Hunderte Familien erheben Verfassungsbeschwerde gegen Pflegevorsorgefonds
(Berlin/Karlsruhe) - 376 Familien haben heute in Karlsruhe Verfassungsbeschwerde gegen zu hohe Sozialversicherungsbeiträge für Familien und insbesondere die Finanzierung des Pflegevorsorgefonds erhoben. Unterstützt werden sie hierbei vom Deutschen Familienverband und dem Familienbund der Katholiken. Die Vertreter der beiden Verbände, Siegfried Stresing und Georg Zimmermann, übergaben heute in Karlsruhe neben der Verfassungsbeschwerde zwei Ordner mit den Vollmachten der beschwerdeführenden Familien.
"Der Beitrag, den Eltern mit der Erziehung ihrer Kinder für die umlagebasierte Sozialversicherung leisten, wird derzeit nicht anerkannt", sagte heute Stefan Becker, Präsident des Familienbundes der Katholiken. "Weil Eltern diesen generativen Beitrag neben ihren Geldbeiträgen erbringen, müssen sie bei den monetären Beiträgen entlastet werden. Dass dies nicht geschieht, ist ein Verstoß gegen den verfassungsrechtlichen Gleichheitssatz. Dieser Verstoß wird beim Pflegevorsorgefonds auf die Spitze getrieben."
Der Pflegevorsorgefonds wurde mit dem ersten Pflegestärkungsgesetz eingeführt. Seit dem 1. Januar 2015 werden 0,1 Prozentpunkte der Pflegeversicherungsbeiträge in diesem Fonds angelegt. Dort soll das Geld 20 Jahre lang angespart werden, um Beitragssteigerungen abzumildern, wenn ab 2034 die geburtenstarken Jahrgänge das 75. Lebensjahr erreichen und deren Pflegebedürftigkeitsrisiko deutlich ansteigt.

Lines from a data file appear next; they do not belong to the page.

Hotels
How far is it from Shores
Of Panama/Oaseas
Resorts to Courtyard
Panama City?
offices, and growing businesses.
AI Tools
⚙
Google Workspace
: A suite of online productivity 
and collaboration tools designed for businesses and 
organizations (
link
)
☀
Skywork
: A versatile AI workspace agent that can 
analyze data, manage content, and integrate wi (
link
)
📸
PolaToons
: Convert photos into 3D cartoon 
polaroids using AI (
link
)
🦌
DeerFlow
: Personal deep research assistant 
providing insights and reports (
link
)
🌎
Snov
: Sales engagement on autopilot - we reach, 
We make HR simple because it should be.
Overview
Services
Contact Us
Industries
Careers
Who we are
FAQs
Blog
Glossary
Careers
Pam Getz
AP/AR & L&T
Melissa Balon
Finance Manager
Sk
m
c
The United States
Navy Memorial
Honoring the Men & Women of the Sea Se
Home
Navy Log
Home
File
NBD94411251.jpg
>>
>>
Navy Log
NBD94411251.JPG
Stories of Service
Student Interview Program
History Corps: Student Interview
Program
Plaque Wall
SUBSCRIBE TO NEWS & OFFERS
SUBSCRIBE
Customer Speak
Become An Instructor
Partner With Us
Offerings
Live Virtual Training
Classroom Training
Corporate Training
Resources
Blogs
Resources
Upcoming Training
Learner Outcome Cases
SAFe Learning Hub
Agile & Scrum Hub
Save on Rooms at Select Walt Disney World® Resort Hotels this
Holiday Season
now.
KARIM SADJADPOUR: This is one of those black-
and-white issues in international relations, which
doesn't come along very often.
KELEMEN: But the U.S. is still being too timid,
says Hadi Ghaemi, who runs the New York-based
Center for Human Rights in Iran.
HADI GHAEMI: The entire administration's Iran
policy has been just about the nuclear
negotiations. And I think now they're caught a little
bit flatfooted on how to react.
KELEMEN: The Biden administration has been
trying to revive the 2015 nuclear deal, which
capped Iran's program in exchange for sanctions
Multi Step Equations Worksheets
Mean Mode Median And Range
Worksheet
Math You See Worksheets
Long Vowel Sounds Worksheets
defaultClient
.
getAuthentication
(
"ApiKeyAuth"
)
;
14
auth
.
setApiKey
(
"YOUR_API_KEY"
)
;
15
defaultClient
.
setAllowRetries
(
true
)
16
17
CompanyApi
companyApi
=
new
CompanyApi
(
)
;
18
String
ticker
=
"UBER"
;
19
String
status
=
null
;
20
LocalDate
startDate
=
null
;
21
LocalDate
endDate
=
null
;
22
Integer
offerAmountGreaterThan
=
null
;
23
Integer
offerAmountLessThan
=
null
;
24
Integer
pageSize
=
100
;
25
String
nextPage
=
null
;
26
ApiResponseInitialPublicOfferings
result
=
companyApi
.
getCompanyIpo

"Dass unterhaltsverpflichtete Eltern in gleicher Weise in den Pflegevorsorgefonds einzahlen wie jeder andere auch, ist nicht hinnehmbar", so Dr. Klaus Zeh, Präsident des Deutschen Familienverbands. "Der Pflegevorsorgefonds dient der Abfederung eines demographischen Problems, für das Eltern nicht verantwortlich sind. Dass in der Pflegeversicherung bei der Beitragsbemessung der durch die Kindererziehung erbrachte generative Beitrag zu berücksichtigen ist, hat das Bundesverfassungsgericht bereits 2001 entschieden."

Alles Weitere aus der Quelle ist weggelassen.